Together these commandments establish a world in which violence and righteousness are no longer completely sundered -- and hence God will preserve the world from any future Flood.

About John 8, I think it is completely irrelevant to any question of the death penalty -- not for it or against it, but just irrelevant. Too little attention is paid to verse 6:

The teachers of the law and the Pharisees brought in a woman caught in adultery. They made her stand before the group and said to Jesus, "Teacher, this woman was caught in the act of adultery. In the Law Moses commanded us to stone such women. Now what do you say?" They were using this question as a trap, in order to have a basis for accusing him.

The bolded verse should instantly recall for the reader the other episodes of the Pharisees violating their very own laws in order to attack Jesus. For example, in Mark 3:4-6, Jesus heals on the Sabbath, asks the Pharisees "Which is lawful on the Sabbath: to do good or to do evil, to save life or to kill?" and they respond by breaking the Sabbath rest themselves -- to do evil!: Then the Pharisees went out and began to plot with the Herodians how they might kill Jesus.

So is there anything in the context that suggests this whole thing is a set up, that the Pharisees and scribes are not even obeying the letter of the Mosaic law, that the whole thing is a stupid, odious trap? Yes, there is. They "brought in a woman caught in adultery." Caught in the act. Alright, so where's the man? By definition, if she was caught in the act, a man was caught with her. The law of Moses is clear: If a man commits adultery with another man's wife—with the wife of his neighbor—both the adulterer and the adulteress must be put to death (Lev. 20:10). No exceptions for the adulterer allowed. So where is he? And how convenient that someone was caught in adultery just when the Pharisees need a cleft stick to put Jesus in. One would almost think that the adulterer might have been one of them who arranged the convenient "caught in the act" deal with some po' Judean trash he'd been seeing since who knows when to give them one.

If He says "Let her go" He's breaking the Law of Moses, if He says "Stone her" He's party to what the people know is an injustice -- that's the basis for the accusation they want to make against him.

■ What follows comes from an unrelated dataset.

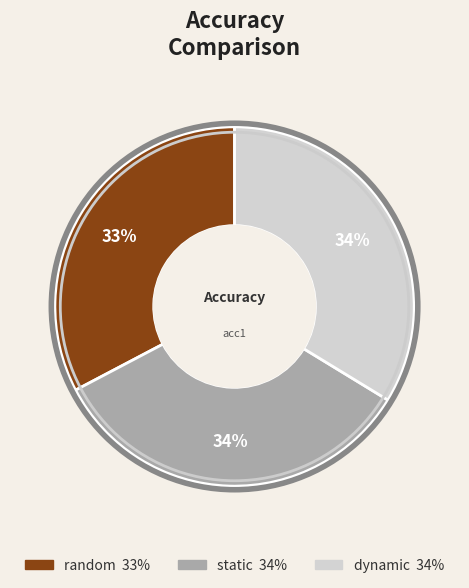

Approximately how many times larger is the value at dynamic compared to static?

1.0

Without the adulterer the whole thing stinks of a set-up. It's a politically motivated prosecution, prosecutorial misconduct, pulling a Nifong, using the justice system as a partisan plaything -- call it what you will. What it is obviously not is a good-faith effort to apply the law of Moses fairly. And just as when Jesus is presented with other "heads I win, tails you lose" accusations, he turns it around on them.

"If any one of you is without sin, let him be the first to throw a stone at her": this is not some generalized statement about "judge not lest ye be judged" -- this is a specific reading of the hearts of the Pharisees who couldn't give a d**** about the Law of Moses and are simply trying to find a way to do in Jesus and don't care how much damage they do to everyone around them in the process.

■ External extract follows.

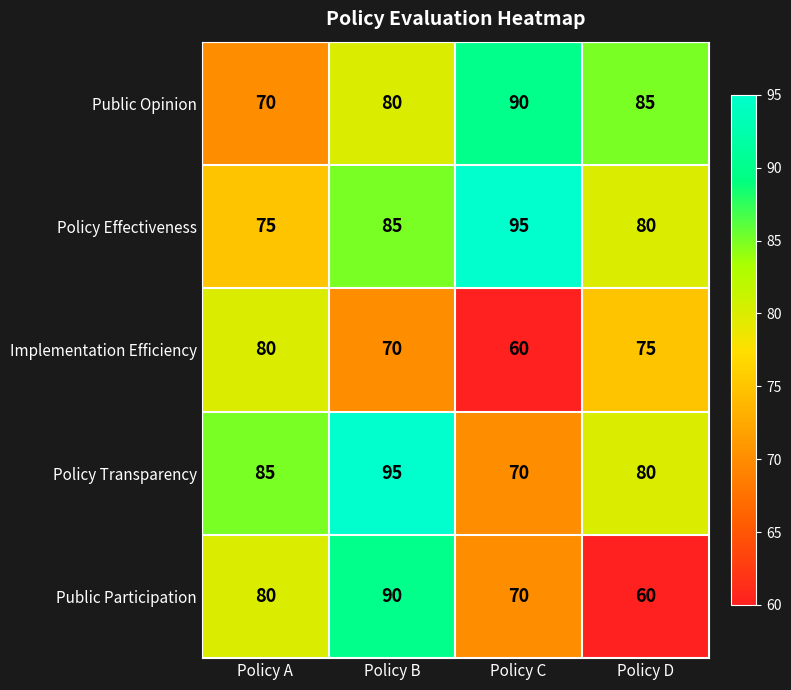

Which series has the largest total across all categories?

Policy Effectiveness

If I was on a jury, and a Republican prosecutor brought in a case alleging that some Democratic politician was caught in a kickback scheme, and then it come out in the course of the trial that another, Republican, politician was just as deep or deeper in on the crime, and the prosecutor declined to charge him because, well after all, he's on our side -- well, I would vote to acquit no matter how plain the evidence against the Democratic politician was. And my doing so would say nothing about what I feel is the proper legal penalty for taking bribes.